Se bem que a solução ideal, era a criação de novo da equipa B(um erro ter acabado com ela), e a qual, deveria ter um onze base formado pelas reservas da equipa A e os potenciais jovens dos juniores, ou seja, o plantel da equipa B composto por aqueles que jogam pouco ou nada do plantel principal(olhando ao actual estamos a falar de 12/13 jogadores...além de que pelo menos mantinham um ritmo competitivo regular..e até era benéfico para eles quando entrassem na equipa titular...outro aspecto a reter, a equipa B devia ter o mesmo modelo táctico e inclusive ser treinada por um dos adjuntos da principal...para haver um observação de eventuais promessas para explodirem na equipa A) e os restantes 7/10 jogadores iam se buscar a equipa de juniores. Vantagem disto, quando os juniores fossem a estrear na equipa A, já sabíamos do seu potencial, já o conhecíamos (sim nós adeptos, por causa da BenficaTV), por tanto um mau jogo, era um mau jogo, e, nada mais...não era do tipo "andamos a gastar milhões na formação pra isto"; e, o treinador principal tinha mais segurança quanto aos jogadores "menores" do plantel principal, aqui incluem-se jogadores do tipo Jara, Felipe Menezes e por aí, são jogadores que necessitam de estar no Benfica, numa equipa B, pois não podem viver a espaços das oportunidades que Jesus dá na Taça da Liga(pois agora na meia final, nem são convocados :( )..Por isso é urgente a criação de uma equipa B, porque assim estes jogadores, bem como os jovens, tem de competir regularmente, tem um objectivo no tempo(colectivo, p. ex. ficar no pódio da divisão que a equipa B disputa), e, o mais importante, desde que a equipa B seja orientada por um adjunto da equipa principal, seguindo a táctica e modelo de jogo da equipa A, melhor para esses jogadores, pois quando forem chamados a actuar na equipa principal, menos desculpas terão para justificarem o seu falhanço(pois uma noite de má qualidade todos têm, falta de capacidade para jogar num clube grande, muitos jogadores têm..e assim). Pois com equipa B, muito dos nossos problemas em termos de contratação e jogadores flops seriam solucionados em menos de seis meses!!!

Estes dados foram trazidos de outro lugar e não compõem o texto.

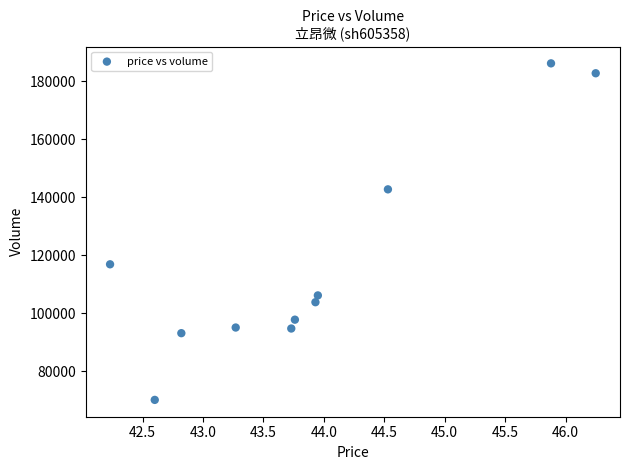

What Y value in the scatter plot is closest to 128141?

116888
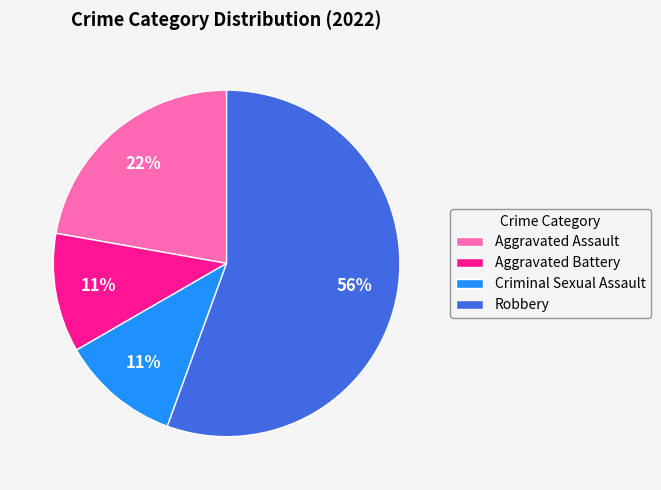

To the nearest percent, what portion does Aggravated Battery represent?

11%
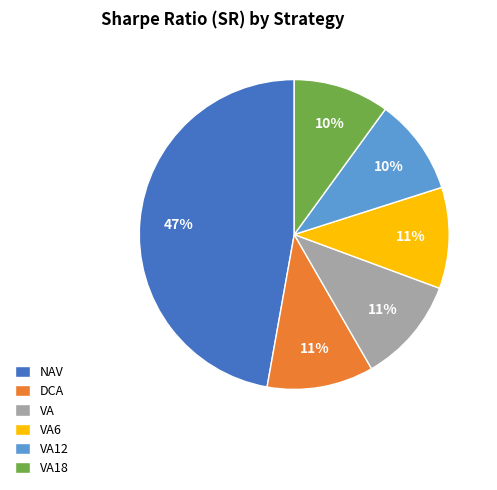

How many segments does this pie chart have?

6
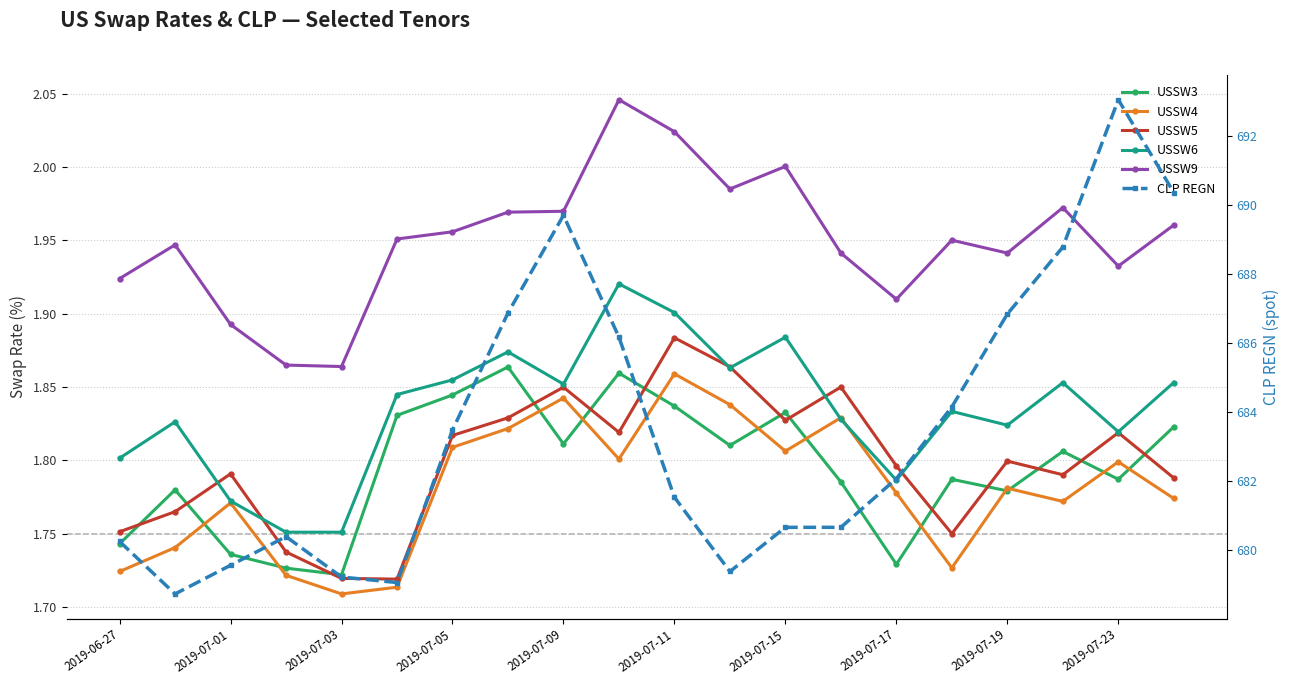

What is the sum of all CLP REGN values?

13670.7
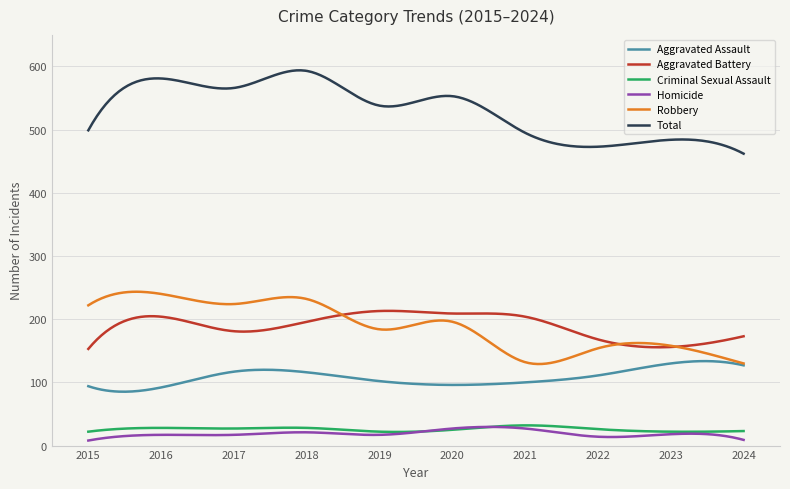

True or false: Total and Criminal Sexual Assault cross at least once.

False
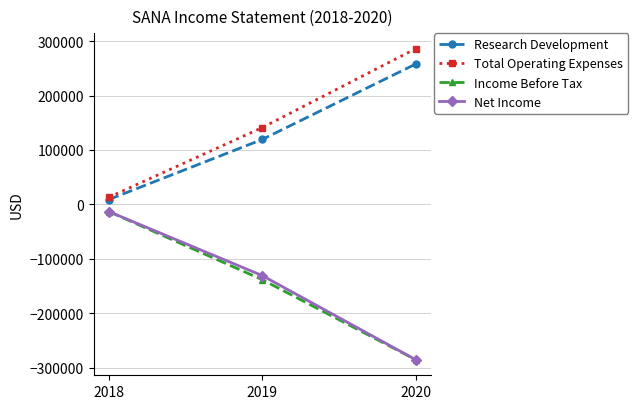

What is the average value of the Income Before Tax series?

-145600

Obrigado a todos pelos comentários.

red underscore:

Confesso que também estou apreensivo com a próxima temporada. Temo pelas saídas de Coentrão, Cardozo e até de Aimar e Javi. Seria o último passo na destruição efectiva de uma equipa campeã. Esperemos que haja bom senso e também boas decisões relativamente a entradas e saídas.

Otto:

Entendo o que diz, mas certamente concordará se lhe disser que as decisões da SAD têm de estar imunes a pressões do exterior. O Miguel Vítor já provou aos adeptos que é uma opção competente para o lugar de defesa central (recordo que tem mais de 40 jogos pelo Benfica), pelo que não entendo essa desconfiança. Sou, aliás, um defensor intransigente do seu regresso. Assim como o de Urreta que penso ser um miúdo com muito valor.

Sobre a formação recordo ainda que há bem pouco tempo o Presidente Luís Filipe Vieira disse, para todos os benfiquistas ouvirem, que quería ter 4 ou 5 jogadores da formação no plantel da próxima época. Veremos se a declaração foi algo do momento ou se será mesmo para concretizar.

Quanto às equipas B concordo com quase tudo o que diz e também sou defensor do seu regresso. Fiz até um post sobre o assunto aqui no blog, que penso que vai de encontro às suas ideias. Talvez o ache interessante. Obrigado pelo longo e construtivo comentário. Espero que mantenha essa vontade de comentar mais vezes.